10 Replies Latest reply on Aug 25, 2016 11:43 AM by rporter

    Hiding a Button based on Security

    rporter

      I have a layout with a button bar "Create New Item" and "Delete Item".  Can I hide the Delete button based on Security?  So, for data entry users they only see Create new and admins see both?

       

      Is it better to script it or create a duplicate layout and only allow admins see that layout?

       

      Thank you

        • 1. Re: Hiding a Button based on Security
          dtcgnet

          Better to hide the button that to duplicate a layout.

           

          Double click on the Delete button in layout mode. In Inspector, add something like the following as the hide condition:

           

          Get ( AccountPrivilegeSetName ) ≠ "[Full Access]"

           

           

          You can use and's or or's as needed. If your admins have a defined privilege set, use that name instead of "[Full Access]".

          • 2. Re: Hiding a Button based on Security
            Benjamin Fehr

            You can easily use same layout with the 'HideObjectWhen' Function:

            Get ( AccountPrivilegeSetName )   ≠ "[Full Access]"

             

            Select the object and set the formula in Inspector in the Field

                 Behaviour

                      Hide object when

            • 3. Re: Hiding a Button based on Security
              matthewbellin

              For one more layer of protection, don't have the delete button just delete the record, but instead launch a simple script. 

               

              If(Get ( AccountPrivilegeSetName )   ≠ "[Full Access]")

              Exit Script

              End If

              Delete Record/Request

               

              • 4. Re: Hiding a Button based on Security
                Mike_Mitchell

                If it's important that the user not be able to delete a record, you should trap it using the security model, not the interface. There are way too many ways to bypass an interface-only control.

                 

                If you're already doing that, then using interface to improve user experience is a fine idea. (You can also use Custom Menus to remove the Delete command from the Record menu.) But fundamentally, start with the security layer.

                • 5. Re: Hiding a Button based on Security
                  dtcgnet

                  +1 to Mike_Mitchell's comments. If you don't want users from a specific privilege set to be able to run a script, edit that privilege set so that users have no access to the script in question.

                   

                  Let's say a privilege set is named "BigWigs". Your script is hardcoded as follows:

                   

                  If ( Get ( AccountPrivilegeSetName ) ≠ "BigWigs"

                  Exit Script

                  End If

                  Show All Records

                  Delete All Records

                   

                  That'll work UNTIL someone renames the privilege set without thinking.
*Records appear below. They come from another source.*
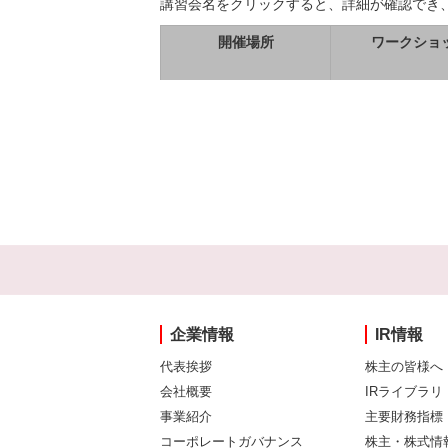
講習会名をクリックすると、詳細が確認でき
開催場所
ワークショ
企業情報
IR情報
代表挨拶
株主の皆様へ
会社概要
IRライブラリ
事業紹介
主要財務指標
コーポレートガバナンス
株主・株式情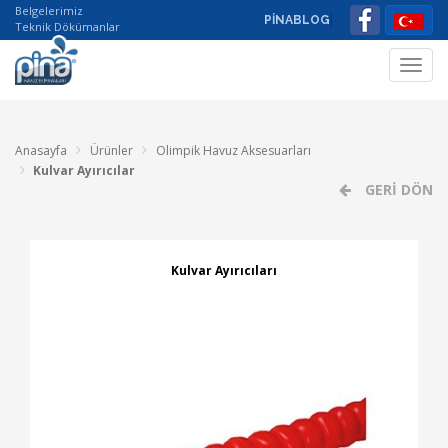
Belgelerimiz
PİNABLOG
Teknik Dökümanlar
Toggl
navig
Anasayfa
Ürünler
Olimpik Havuz Aksesuarları
Kulvar Ayırıcılar
GERİ DÖN
Kulvar Ayırıcıları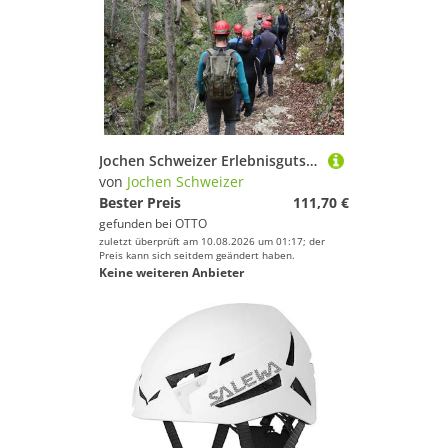
Jochen Schweizer Erlebnisgutschein Höhlentrekking und -schwimmen Reutlingen, Werde zum König der Unterwelt!
von
Jochen Schweizer
Bester Preis
111,70 €
gefunden bei
OTTO
zuletzt überprüft am 10.08.2026 um 01:17; der
Preis kann sich seitdem geändert haben.
Keine weiteren Anbieter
Since the privilege set name is hard-coded in...a change in that name eliminates your security regarding that script.

                  • 6. Re: Hiding a Button based on Security
                    rporter

                    Thank you for the replies.

                     

                    I think the Hide option will work out best.

                     

                    Mike - all my users will be web only and the menu bar is hidden for them.   So, I'm not really worried about them finding a delete work around.
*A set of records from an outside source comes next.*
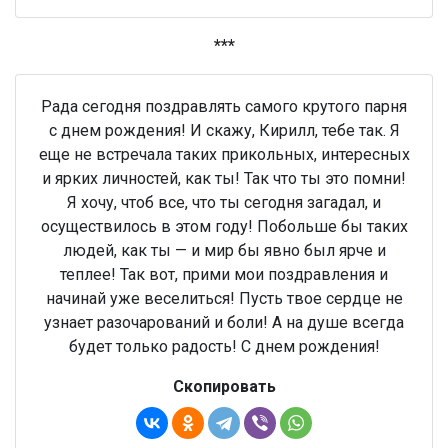
***
Рада сегодня поздравлять самого крутого парня
с днем рождения! И скажу, Кирилл, тебе так. Я
еще не встречала таких прикольных, интересных
и ярких личностей, как ты! Так что ты это помни!
Я хочу, чтоб все, что ты сегодня загадал, и
осуществилось в этом году! Побольше бы таких
людей, как ты — и мир бы явно был ярче и
теплее! Так вот, прими мои поздравления и
начинай уже веселиться! Пусть твое сердце не
узнает разочарований и боли! А на душе всегда
будет только радость! С днем рождения!
Скопировать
                    • 7. Re: Hiding a Button based on Security
                      matthewbellin

                      Excellent point.   Here's a slight variation.   In this case, if the privilege set is changed, then the default is a non-functioning script.

                       

                      If ( Get ( AccountPrivilegeSetName ) = "BigWigs"

                      Show All Records

                      Delete All Records

                      Else

                      Exit Script

                      End If

                      • 8. Re: Hiding a Button based on Security
                        Mike_Mitchell

                        You should be.

                         

                        Never rely on interface for security. It WILL bite you. You can either deal with it now, or suffer with it later. (Voice of experience.)

                        • 9. Re: Hiding a Button based on Security
                          Mike_Mitchell

                          This is fine as an extra layer. But if you really want the control, it needs to be done in the Manage > Security dialog.

                          • 10. Re: Hiding a Button based on Security
                            dtcgnet

                            +1 again. An experienced user can open your solution in their own personal copy of FileMaker Pro Advanced if they have one. Their credentials get them in to WebDirect, so...if that privilege set has fmapp and fmwebdirect access, then they can open the database using FileMaker Pro Advanced or FM Pro. Mike's voice of experience is a pretty good thing to listen to.

                            1 of 1 people found this helpful
                            • 11. Re: Hiding a Button based on Security
                              rporter

                              Mike- Point taken. I also have privileges set for users to note allow delete. So there will be privilege and the hide option in place. Also, the privilege sets are tied our corporate active directory. Security groups.

                               

                              dtcgnet- I will not have any users besides two admins with access to FileMaker Pro or Advanced. The users in the field will only have webdirect or FMGo available to them.